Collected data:
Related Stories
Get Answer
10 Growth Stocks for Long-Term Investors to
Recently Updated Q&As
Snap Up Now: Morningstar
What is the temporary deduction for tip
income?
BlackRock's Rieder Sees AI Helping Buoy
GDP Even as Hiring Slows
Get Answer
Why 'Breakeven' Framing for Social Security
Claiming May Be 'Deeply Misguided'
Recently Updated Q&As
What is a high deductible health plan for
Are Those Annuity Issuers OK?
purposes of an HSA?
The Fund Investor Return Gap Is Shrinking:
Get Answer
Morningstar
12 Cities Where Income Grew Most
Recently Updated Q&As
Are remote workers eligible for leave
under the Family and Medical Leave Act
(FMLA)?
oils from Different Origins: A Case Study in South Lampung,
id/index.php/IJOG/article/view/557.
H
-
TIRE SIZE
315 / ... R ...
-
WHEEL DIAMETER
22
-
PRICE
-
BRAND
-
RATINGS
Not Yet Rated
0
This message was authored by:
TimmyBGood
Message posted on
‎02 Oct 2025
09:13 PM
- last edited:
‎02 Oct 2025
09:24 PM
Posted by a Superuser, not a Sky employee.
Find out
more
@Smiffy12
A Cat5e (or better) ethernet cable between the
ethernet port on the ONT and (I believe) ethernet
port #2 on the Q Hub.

--

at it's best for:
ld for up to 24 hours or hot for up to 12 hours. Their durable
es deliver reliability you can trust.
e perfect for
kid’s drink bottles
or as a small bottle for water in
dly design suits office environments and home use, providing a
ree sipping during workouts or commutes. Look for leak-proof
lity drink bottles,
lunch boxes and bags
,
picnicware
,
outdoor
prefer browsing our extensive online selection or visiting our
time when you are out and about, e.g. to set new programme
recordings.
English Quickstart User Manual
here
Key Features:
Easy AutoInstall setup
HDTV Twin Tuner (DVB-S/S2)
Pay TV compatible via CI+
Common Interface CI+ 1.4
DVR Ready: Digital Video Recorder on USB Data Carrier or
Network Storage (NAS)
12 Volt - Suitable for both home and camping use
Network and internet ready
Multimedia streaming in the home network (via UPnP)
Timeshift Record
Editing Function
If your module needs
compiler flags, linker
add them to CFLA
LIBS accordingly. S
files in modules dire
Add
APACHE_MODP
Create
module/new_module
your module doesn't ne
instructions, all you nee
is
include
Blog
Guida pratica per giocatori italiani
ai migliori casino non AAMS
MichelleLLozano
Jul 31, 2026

About this exercise = Tell how many lines of the data above hold the string "ethernet". The number alone is the answer.

Response = 2